Re: Performance Bottleneck - Mailing list pgsql-performance

From Tom Lane
Subject Re: Performance Bottleneck
Date
Msg-id 24609.1091836821@sss.pgh.pa.us
Whole thread Raw
In response to Re: Performance Bottleneck  (Martin Foster <martin@ethereal-realms.org>)
Responses Re: Performance Bottleneck
List pgsql-performance
Martin Foster <martin@ethereal-realms.org> writes:
> Gaetano Mendola wrote:
>> change this values in:
>> shared_buffers = 50000
>> sort_mem = 16084
>>
>> wal_buffers = 1500

This value of wal_buffers is simply ridiculous.

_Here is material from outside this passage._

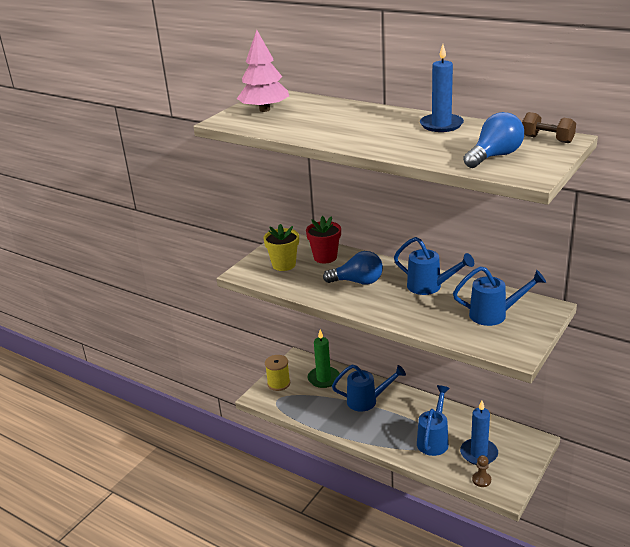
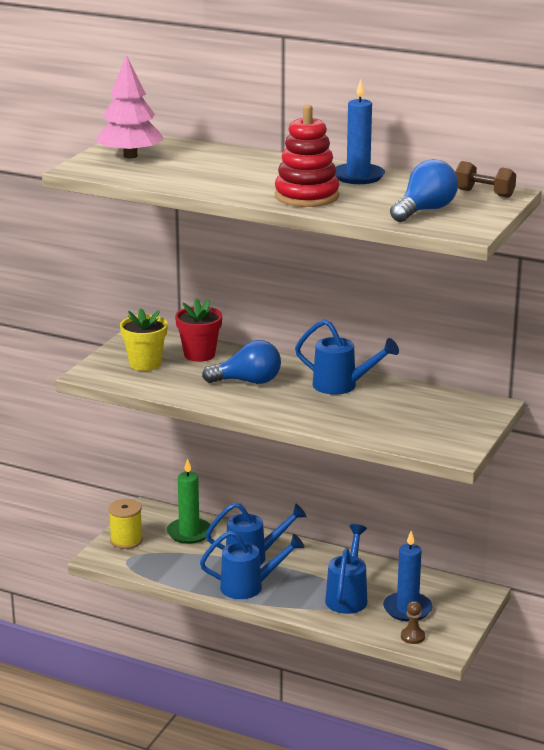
camera: 10 degrees left, 5 degrees down
(396, 144) = (306, 196): none -> red stacking toy
(495, 315) = (426, 414): blue watering can -> blue watering can (249, 587)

There isn't any reason to set wal_buffers higher than the amount of
WAL log data that will be generated by a single transaction, because
whatever is in the buffers will be flushed at transaction commit.
If you are mainly dealing with heavy concurrency then it's the mean time
between transaction commits that matters, and that's even less than the
average transaction length.

Even if you are mainly interested in the performance of large updating
transactions that are not concurrent with anything else (bulk data load,
perhaps), I'm not sure that I see any value in setting wal_buffers so
high.  The data will have to go to disk before commit in any case, and
buffering so much of it just means that you are going to have a serious
spike in disk traffic right before commit.  It's almost certainly better
to keep wal_buffers conservatively small and let the data trickle out as
the transaction proceeds.  I don't actually think there is anything very
wrong with the default value (8) ... perhaps it is too small, but it's
not two orders of magnitude too small.

In 8.0, the presence of the background writer may make it useful to run
with wal_buffers somewhat higher than before, but I still doubt that
order-of-a-thousand buffers would be useful.  The RAM would almost
certainly be better spent on general-purpose disk buffers or kernel
cache.

Note though that this is just informed opinion, as I've never done or
seen any benchmarks that examine the results of changing wal_buffers
while holding other things constant.  Has anyone tried it?